Informatik (Fächerbereich)
💻 Informatik – digitale Systeme verstehen, Probleme lösen, verantwortungsvoll handeln
Informatik hilft Schülerinnen und Schülern zu verstehen, wie digitale Systeme funktionieren und wie Informationen verarbeitet, gespeichert und dargestellt werden.
An der Gesamtschule Kevelaer begegnen Schülerinnen und Schüler informatischen Inhalten im regulären Unterricht, im Wahlpflichtbereich und – je nach Kursangebot – auch in der gymnasialen Oberstufe.
Informatik im regulären Unterricht
Im regulären Unterricht wird Informatik in Jahrgang 6 im Klassenverband unterrichtet.
Die Schülerinnen und Schüler erwerben dabei grundlegende Einblicke in digitale Systeme, Daten, Algorithmen, Programmierung und den verantwortungsvollen Umgang mit digitalen Medien.
Der Unterricht legt damit eine Grundlage für informatisches Denken und für den bewussten Umgang mit digitalen Werkzeugen im schulischen und alltäglichen Leben.
Inhalte und Schwerpunkte in Jahrgang 6
In Jahrgang 6 stehen grundlegende informatische Themen und Arbeitsweisen im Mittelpunkt.
Die folgende Übersicht gibt einen exemplarischen Einblick in zentrale Schwerpunkte des regulären Informatikunterrichts. Die genaue Reihenfolge und Ausgestaltung kann je nach Lerngruppe und Unterrichtsvorhaben variieren.
- informatische Probleme schrittweise betrachten
- Algorithmen verstehen und beschreiben
- erste Programmiererfahrungen sammeln
- eigene kleine Projekte entwickeln
- Fehler finden und Lösungen verbessern
- Daten speichern und wiederfinden
- Dateien und Ordner sinnvoll nutzen
- Sicherheit von Daten
- Codierung und Verschlüsselung
- Urheberrecht beachten
- digitale und informatische Systeme kennenlernen
- Grundideen automatisierter Abläufe verstehen
- Künstliche Intelligenz als Teil der digitalen Lebenswelt betrachten
- Möglichkeiten und Grenzen digitaler Systeme reflektieren
- soziale Medien reflektieren
- sicherer Umgang mit persönlichen Daten
- Passwortsicherheit
- Informationen im Netz kritisch betrachten
- Chancen und Risiken digitaler Medien erkennen
Abgrenzung zur Wahlpflichtinformatik
Diese Seite beschreibt Informatik im regulären Fächerbereich.
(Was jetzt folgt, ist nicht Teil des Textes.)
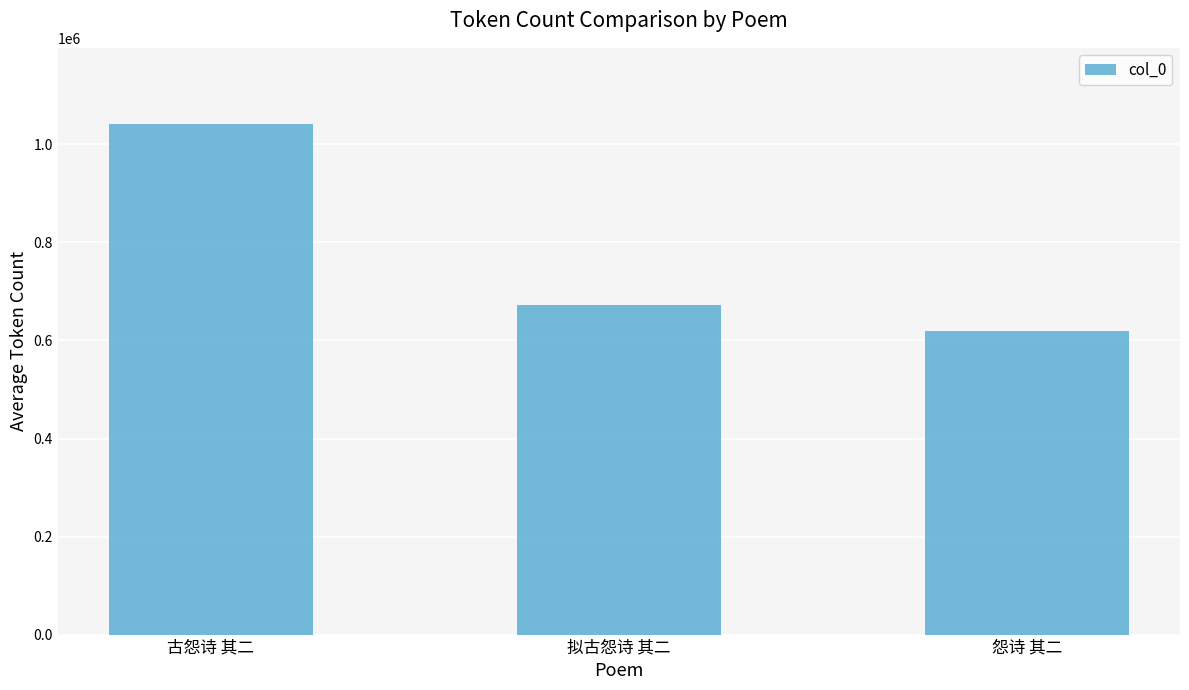

Reading left to right, list all the values displayed in this chart.

1040902	671694	619770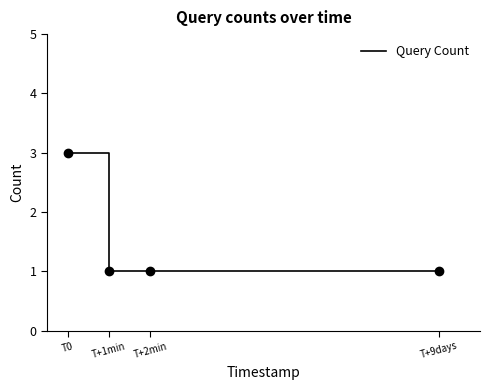

Read the value at T+1min.

1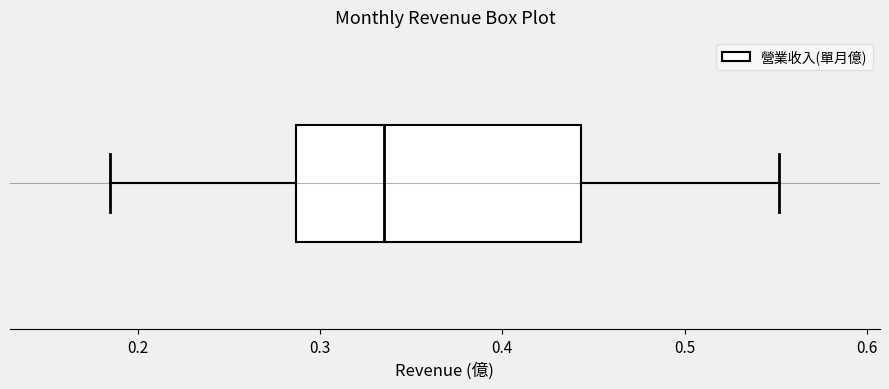

Where is the left edge of the box on the x-axis? The values are not printed on the chart, so give them approximately, as read against the axis.

0.29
Davon zu unterscheiden ist das Wahlpflichtfach Informatik im Wahlpflichtbereich I. Dort können Schülerinnen und Schüler Informatik ab Jahrgang 7 als individuellen Schwerpunkt wählen.
Die Wahlpflichtinformatik baut informatische Arbeitsweisen weiter aus und vertieft digitale, technische und gesellschaftliche Fragestellungen über mehrere Jahrgänge hinweg.
Informatik in der gymnasialen Oberstufe
In der gymnasialen Oberstufe kann Informatik je nach Kursangebot fortgeführt werden.
Dabei werden informatische Denk- und Arbeitsweisen vertieft und auf komplexere Fragestellungen angewendet.
Je nach Kursangebot und Unterrichtsvorhaben können unter anderem Themen wie Algorithmen, Datenstrukturen, Modellierung, Programmierung, Informatiksysteme sowie Fragen zu Informatik, Mensch und Gesellschaft aufgegriffen werden.
Bedeutung des Faches
Informatik unterstützt Schülerinnen und Schüler dabei, digitale Medien nicht nur zu nutzen, sondern digitale Systeme besser zu verstehen.
Die Schülerinnen und Schüler lernen, Probleme strukturiert zu analysieren, Lösungswege zu entwickeln und digitale Entwicklungen kritisch zu reflektieren.
Damit leistet Informatik einen wichtigen Beitrag zur digitalen Bildung, zur Medienkompetenz und zur Orientierung in einer zunehmend digital geprägten Gesellschaft.